Confusion with loading a raw dataset for texcat.teach, all answers marked as "accept" ?

I'm planning to run a binary textcat.teach on a corpus of raw texts, and I'm a bit confused by the process.

$ prodigy dataset social-texts

  ✨  Successfully added 'social-texts' to database SQLite.

$ prodigy db-in social-texts ./data/social_text_data_1.jsonl

  ✨  Imported 10000 annotations for 'social-texts' to database SQLite
  Added 'accept' answer to 10000 annotations
  Session ID: 2019-11-21_13-14-54

These are raw texts that don't have any annotations yet, where one line of social_text_data_1.jsonl is like:

{"text": "i can't believe the service on American Airlines! It's so terrible @aa #badflights"}

I'm confused as to this message upon loading the dataset: Added 'accept' answer to 10000 annotations

Is there a different way to load a corpus of raw texts for annotation that doesn't assume the examples are all 'Accept'?

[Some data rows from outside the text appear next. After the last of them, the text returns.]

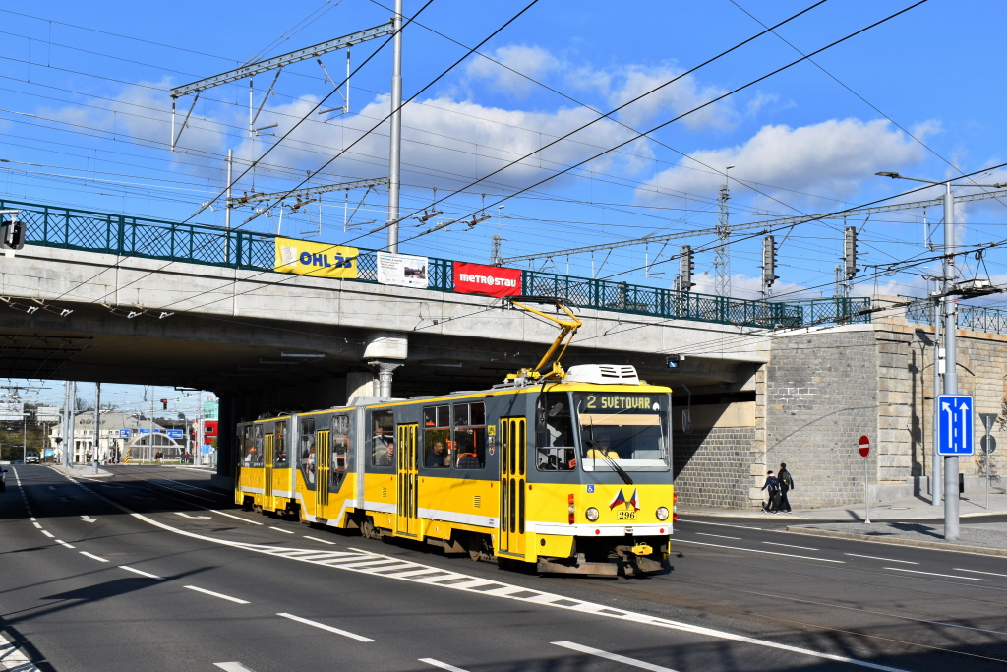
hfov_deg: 43.6
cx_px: 504
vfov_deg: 29.9
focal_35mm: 45
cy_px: 336
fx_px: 1259
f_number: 10
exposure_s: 1/400
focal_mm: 30
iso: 200
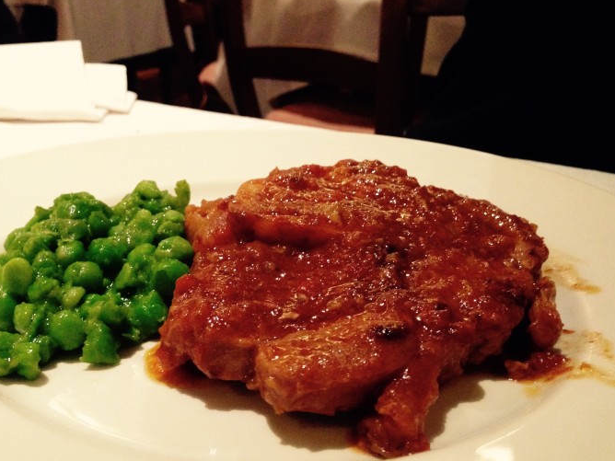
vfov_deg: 34.2
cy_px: 291
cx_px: 291
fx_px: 746
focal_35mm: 42
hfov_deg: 44.8
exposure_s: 1/20
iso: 320
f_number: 2.4
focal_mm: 4.12
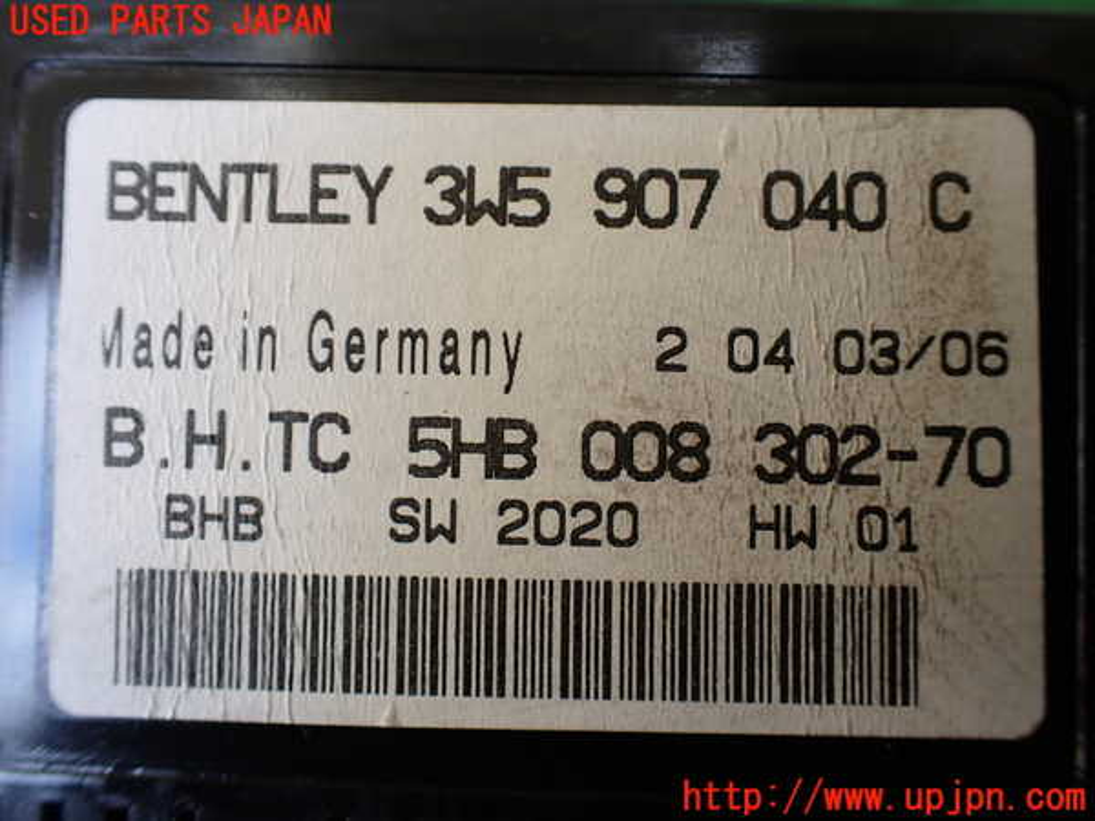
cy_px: 410
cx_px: 548
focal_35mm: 30
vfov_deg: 46.8
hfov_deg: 60.0
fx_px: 949
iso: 100
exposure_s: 1/125
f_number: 2.3
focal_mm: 5.4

Hi! I think the solution might be a lot simpler :slightly_smiling_face: Prodigy doesn't require you to upload any data before you start annotating – so you can pass your social_text_data_1.jsonl to the textcat.teach recipe as the source argument and it'll load the data from a file.

The datasets in the database only store the collected annotations. So the db-in command to import data is mostly intended to load in already annotated examples. That's also why it adds the answer by default.

1 Like

Thank you! That makes sense.

EDIT: Moving my follow-up question to another thread.